Doch sind Frauenhygieneartikel substituierbar? Und braucht man sie zum Leben? Man kann natürlich sagen, dass keine Frau oder jegliches Lebewesen, welches menstruiert, sterben wird, wenn keine Binden vorhanden sind. Doch stellen Sie sich den Alltag einer Frau mal ohne Binden und Tampons vor. Das würde bedeuten, dass sie während des Zeitraums ihrer Periode, also durchschnittlich fünf Tage im Monat, nicht zur Arbeit, zur Schule, zum Sport oder an irgendwelchen anderen Freizeitaktivitäten teilnehmen können.

 


Klar, Not macht erfinderisch. Aber ist es so angenehm den ganzen Tag mit einem Knäul Klopapier in der Hose herum zu laufen? Fakt ist, dass es in vielen Entwicklungsländern noch der Fall ist, dass Mädchen während ihrer Tage nicht zur Schule gehen, aus Scham mit einem Blutverschmierten Rock aufzutauchen, weil in diesen Ländern keine Versorgung mit Frauenhygieneartikeln gewährleistet ist. Diese Mädchen verpassen dadurch wichtigen Unterrichtsstoff, und haben dadurch vor Allem bei der Berufswahl wieder einen Nachteil. Das heißt, dass sich Frauen hier in Europa sehr glücklich schätzen können, Zugang zu diesen Produkten zu haben. Doch warum müssen Frauen in fast jedem Land in Europa extra Geld drauf zahlen um nicht durch ihre Tage bloß gestellt zu werden?

 


Ein einziges vorstellbares Argument gibt es, welches dennoch nicht Grund genug ist. Die meisten Hygieneartikel werden aus Baumwolle und Plastik hergestellt. Und da diese Produkte Wegwerfartikel sind, könnte man sagen, man muss den Konsum mittels Sanktionen, im Sinne der Umwelt reduzieren. Dennoch ist dies nicht sinnvoll, da erstens: Frauen nicht wegen einer Steuer ihren Konsum verringern werden, und zweitens: selbst umweltfreundliche Alternativprodukte wie Menstruationstassen den normalen Umsatzsteuersatz aufweisen.

 

Frauenhygieneartikel sind nicht substituierbar! Und sie sollten deshalb nicht wie Luxusgüter besteuert werden. Wenn wir uns ein Leben ohne sie vorstellen, wirft uns das in Sachen Emanzipation weit zurück.

 

Das scheinen auch die EU-Mitgliedsstaaten begriffen zu haben.
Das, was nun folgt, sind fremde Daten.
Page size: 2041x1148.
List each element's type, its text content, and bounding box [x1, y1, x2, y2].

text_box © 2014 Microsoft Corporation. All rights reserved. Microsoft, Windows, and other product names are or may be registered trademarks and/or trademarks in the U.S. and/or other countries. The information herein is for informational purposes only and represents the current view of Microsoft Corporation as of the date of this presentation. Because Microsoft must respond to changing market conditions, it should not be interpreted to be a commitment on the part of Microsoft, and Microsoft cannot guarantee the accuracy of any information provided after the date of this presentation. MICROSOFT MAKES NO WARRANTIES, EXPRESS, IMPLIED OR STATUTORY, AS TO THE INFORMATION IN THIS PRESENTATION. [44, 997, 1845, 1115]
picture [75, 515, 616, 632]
Denn vor Kurzem wurde auf dem EU-Gipfel beschlossen, dass es den Mitgliedsstaaten frei steht, selbst zu entscheiden, mit welchem Prozentsatz sie Frauenhygieneartikel besteuern wollen. Dies ist bereits ein Schritt in Richtung Gleichberechtigung und Gerechtigkeit, dennoch muss nun noch die deutsche Regierung davon überzeugt werden, diese Chance zu nutzen und den Steuersatz zu senken.